Wie ein Bundesministerium Novellierung und Aufwertung der Pflegeberufe konterkariert.
Die vom Bundesministerium für Familie, Senioren, Frauen und Jugend kürzlich veröffentlichte Videoreihe „Ehrenpflegas“ macht uns als professionell Pflegende fassungslos. Wir verwahren uns entschieden gegen die dortige Darstellung unseres anspruchsvollen und neuerdings von der Gesellschaft im Rahmen der Corona-Pandemie zu Recht als systemrelevant erkannten Berufes.
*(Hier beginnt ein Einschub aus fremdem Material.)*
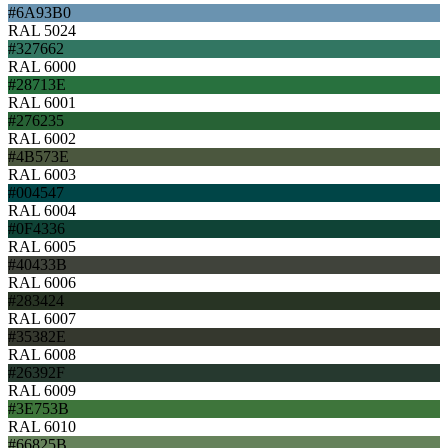
#6A93B0
RAL 5024
#327662
RAL 6000
#28713E
RAL 6001
#276235
RAL 6002
#4B573E
RAL 6003
#004547
RAL 6004
#0F4336
RAL 6005
#40433B
RAL 6006
#283424
RAL 6007
#35382E
RAL 6008
#26392F
RAL 6009
#3E753B
RAL 6010
#66825B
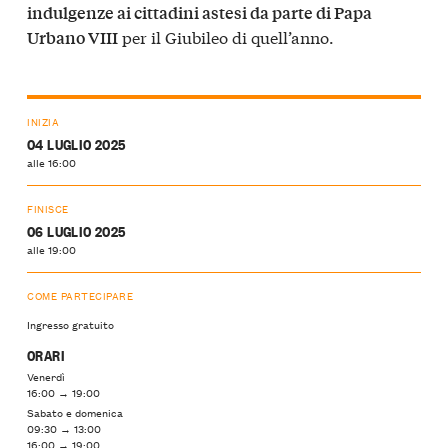
indulgenze ai cittadini astesi da parte di Papa
per il Giubileo di quell’anno.
Urbano VIII
INIZIA
04 LUGLIO 2025
alle 16:00
FINISCE
06 LUGLIO 2025
alle 19:00
COME PARTECIPARE
Ingresso gratuito
ORARI
Venerdì
16:00 → 19:00
Sabato e domenica
09:30 → 13:00
16:00 → 19:00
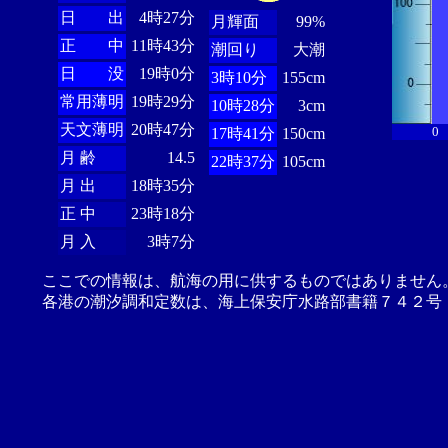
日 出
4時27分
月輝面
99%
正 中
11時43分
潮回り
大潮
日 没
19時0分
3時10分
155cm
常用薄明
19時29分
10時28分
3cm
天文薄明
20時47分
0
17時41分
150cm
月 齢
14.5
22時37分
105cm
月 出
18時35分
正 中
23時18分
月 入
3時7分
ここでの情報は、航海の用に供するものではありません
各港の潮汐調和定数は、海上保安庁水路部書籍７４２号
Wir stellen keinesfalls die dringend notwendige Rekrutierung von neuen Pflegefachpersonen in Abrede, jedoch kann dies nicht durch eine substanzlose, die täglich von unseren Kollegen*innen in den verschiedenen Settings erlebte Wirklichkeit negierende Werbekampagne geleistet werden. Es bleibt für uns unverständlich, von wem und mit welchem Ziel die Inhalte der Videos festgelegt wurden. Wen möchte man damit ansprechen und für die berufliche Pflege begeistern? Die dringend notwendige Fachlichkeit zur Bewältigung immer komplexer werdender Handlungsfelder scheint für die Macher jedenfalls bedauerlicherweise keine Rolle zu spielen.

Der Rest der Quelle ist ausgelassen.